The Chancellor George Osborne and the Business Secretary Sajid Javid made a joint announcement on Monday about government plans to boost competition in nine key consumer markets.
Having found that households spend up to 40% of their disposable income on a few essentials, including energy, insurance, telecoms, water and health services, they’re keen to resolve structural issues that prevent consumers from getting the best possible deal.
There’s no faulting their intentions: it is well-recognised that some of our largest consumer markets aren’t working properly. The average household could save nearly £500 a year by switching to get the best deals on their broadband, mobile phone and energy bills, and some of the markets the new measures target – the energy market and retail banking – are already under investigation by the Competition and Markets Authority. Some of the policies announced yesterday were also already underway; for example, revisions to renewable energy subsidies to protect consumers from higher bills were first announced in July. Once we strip these measures out, the government’s announcements look less impressive. There’s one big thing – the introduction of competition between water suppliers. But the rest is a clutch of minor policies on dentistry pricing, ending the right to claim for minor whiplash to reduce car insurance costs, and making sure there’s competition between school uniform suppliers. It’s not exactly radical.
Rather than the piecemeal approach the government appears to be taking, tackling minor issues which are particular to certain markets, the SMF would argue it’s time for some bold consumer reforms. That’s not to suggest that the issues the government has highlighted aren’t problems, or that they’re not worth solving, but ultimately the pay-off for consumers would be bigger if rather than fiddling around with minor issues specific to certain marketplaces, the government tackled the common problems across these markets: that consumers aren’t motivated to shop around, and struggle to compare deals even when they can.
The SMF’s recent report Should Switch, Don’t Switch explored the reasons why consumers don’t shop across markets, using research from social psychology and behavioural economics, and examined why consumers are more likely to switch in some markets than others. For example, although car insurance has increased in recent years with rising injury claims, the market as a whole is relatively competitive with a third of consumers switching each year. Rather than tinkering around the edges as the government proposed yesterday, a few bold reforms could help other consumer markets mimic this success.

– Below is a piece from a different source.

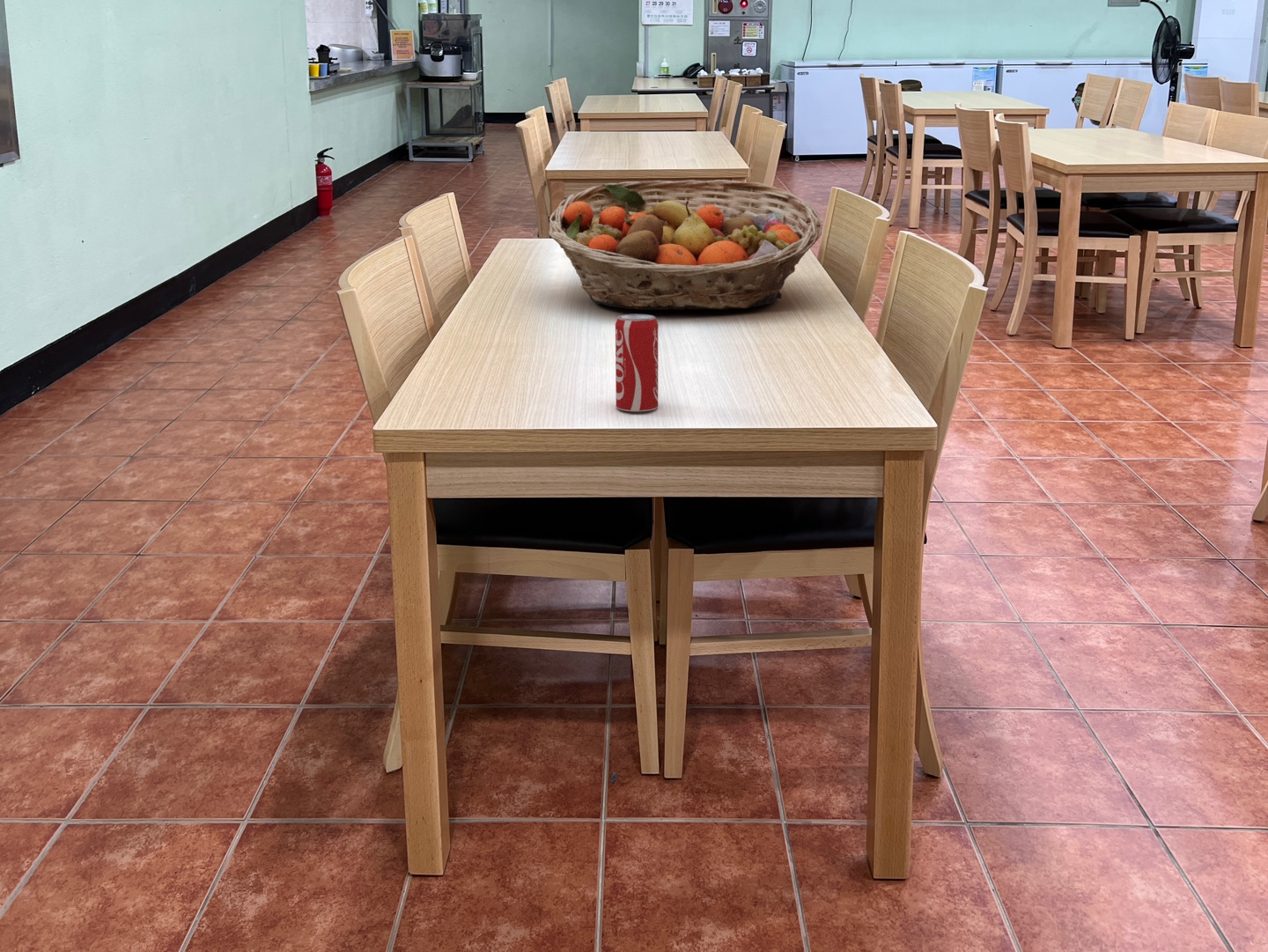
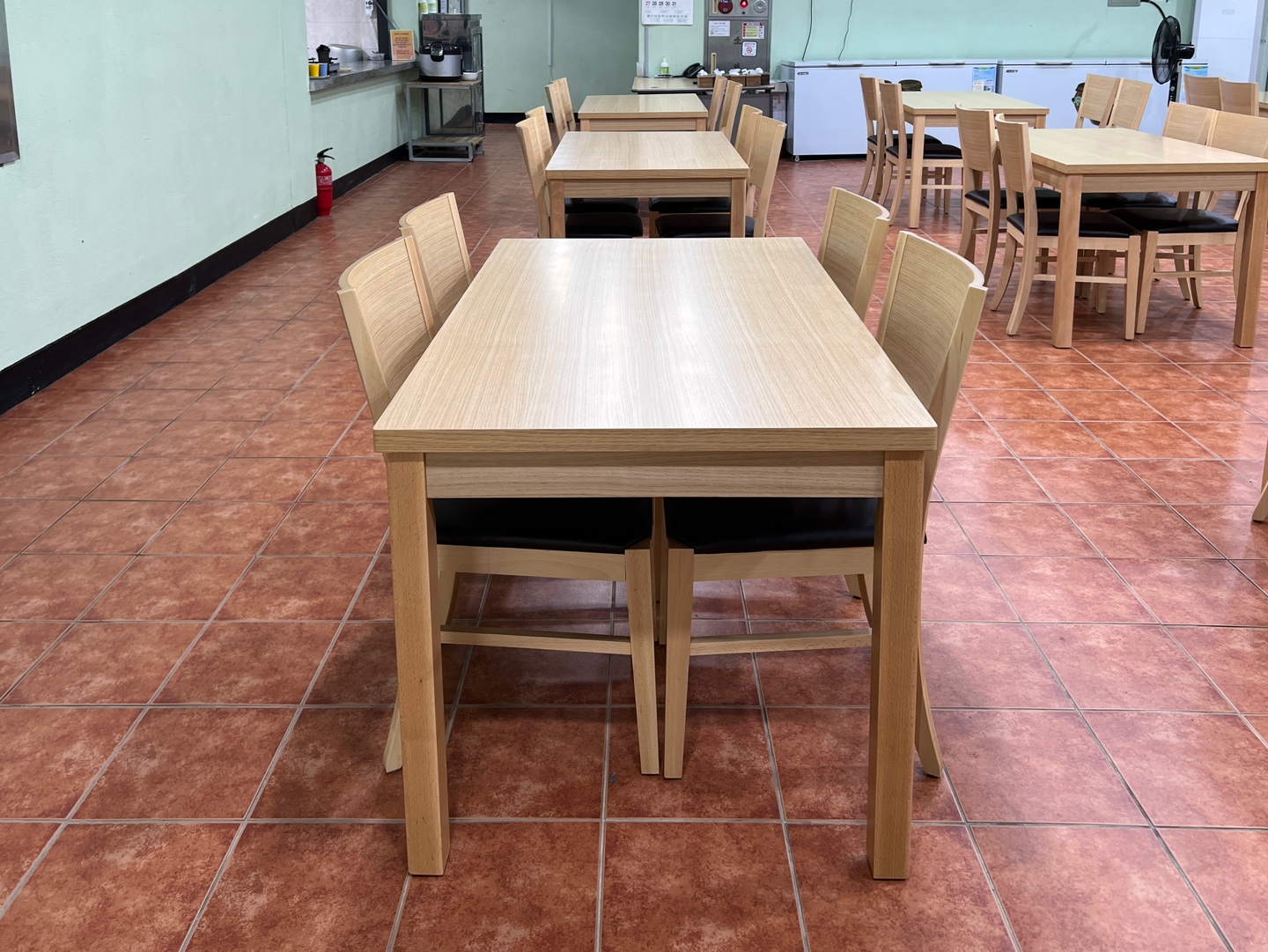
- beverage can [615,314,659,412]
- fruit basket [548,179,823,311]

Why does the car insurance market work relatively well? Firstly, it’s a relatively simple market place where consumers can get reasonable quotes with information they have easy access to – their car registration, their number of years of no-claims. Those are much easier bits of data to remember than the number of kilowatt hours you use each month. Additionally, consumers have to engage to renew their contract each year, unlike in some of the other services discussed in yesterday’s paper. This gives consumers a nudge to look around the market, and the opportunity to win new customers makes it easier for new providers to enter the market.

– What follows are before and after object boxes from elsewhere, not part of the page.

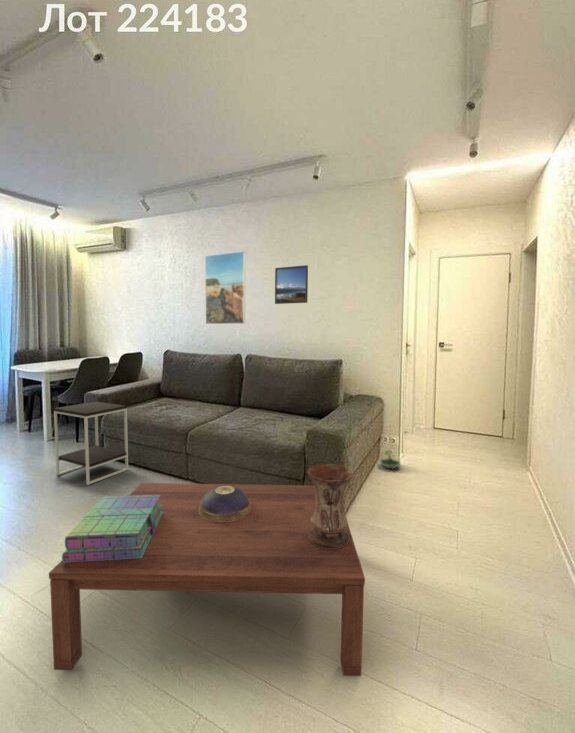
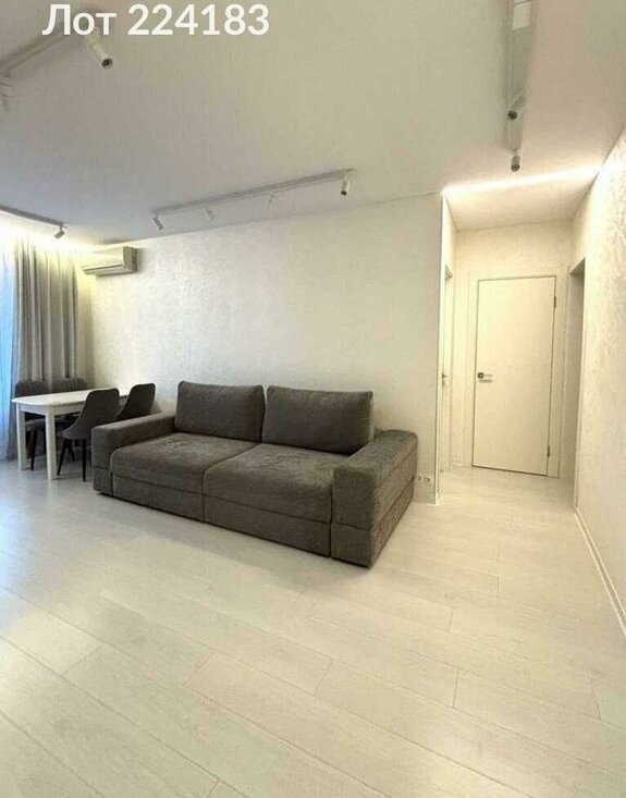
- terrarium [378,446,402,470]
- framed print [274,264,309,305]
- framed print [204,250,246,325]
- vase [307,463,354,549]
- coffee table [48,482,366,677]
- decorative bowl [199,486,250,522]
- stack of books [61,495,163,563]
- side table [53,401,129,486]
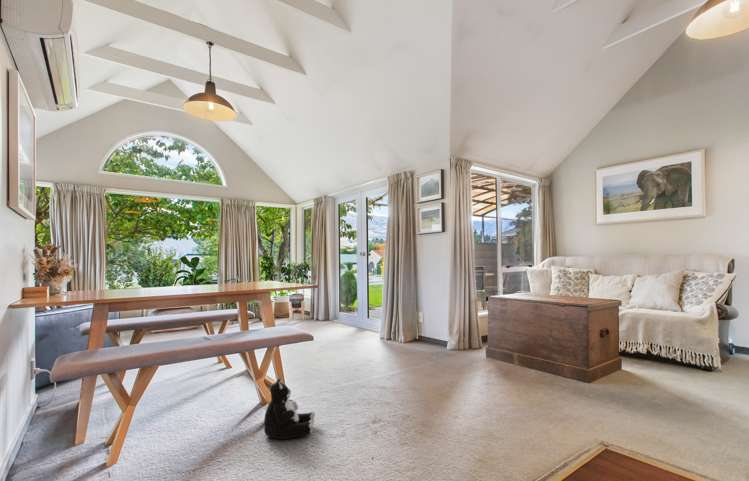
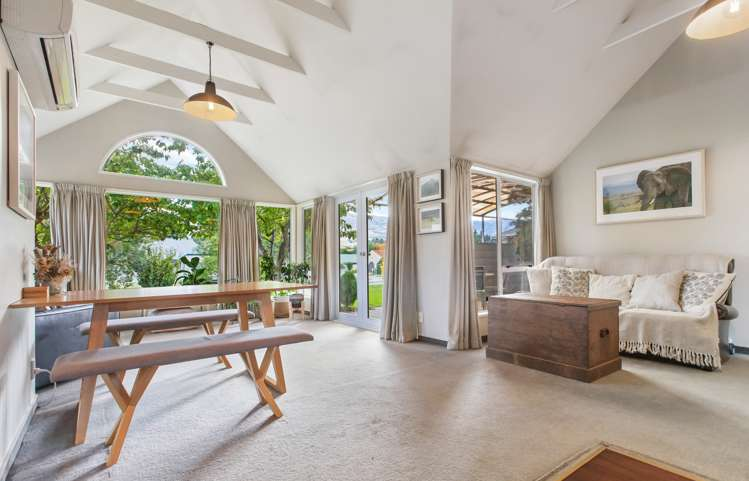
- plush toy [263,378,316,440]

With a couple of radical reforms, the government could help all the consumer markets mentioned today adopt these features which help consumers get good deals. We would urge the government to consider creating an Active Consumer Week, to take place in January every year. A concerted focus on encouraging consumers to switch, at a time when we’re usually planning for the year ahead and making resolutions could motivate many to engage with a market in the way they haven’t done before, in the same way that the end of an annual contract encourages switching in motor insurance.

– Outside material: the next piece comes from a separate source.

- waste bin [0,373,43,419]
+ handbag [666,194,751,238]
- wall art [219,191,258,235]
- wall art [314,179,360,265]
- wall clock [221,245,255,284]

We also need to make it easier for consumers to shop around and compare deals. While giving customer’s accurate, comparable quotes is difficult in markets like energy and mobile telecoms, technology can make it a lot easier and avoid reliance on estimated use. We’re already halfway there, with the government’s midata initiative making it possible for consumers to use their own data to get personalised quotes from suppliers across a variety of core services, rather than trying to figure out the prices they’re likely to face from complex tariffs. The government could do more, however, to recognise the importance of this initiative. Putting all the information in one place, a Unified Data Programme, and allowing consumers to delegate its collation to a third party could unlock the possibility of automated comparisons and even automated switching, as we discuss in our submission to the CMA’s retail banking investigation. When it comes to services like electricity when the end product is much the same for the consumer regardless of who supplies it, technology could unlock innovations like reverse auctions, removing the burden of switching from the consumer and making sure they will always get the best deal for their usage patterns.
Each of these reforms would require a lot more effort than the actions announced by the government yesterday. But consumers would be significantly more likely to see significant savings as a result.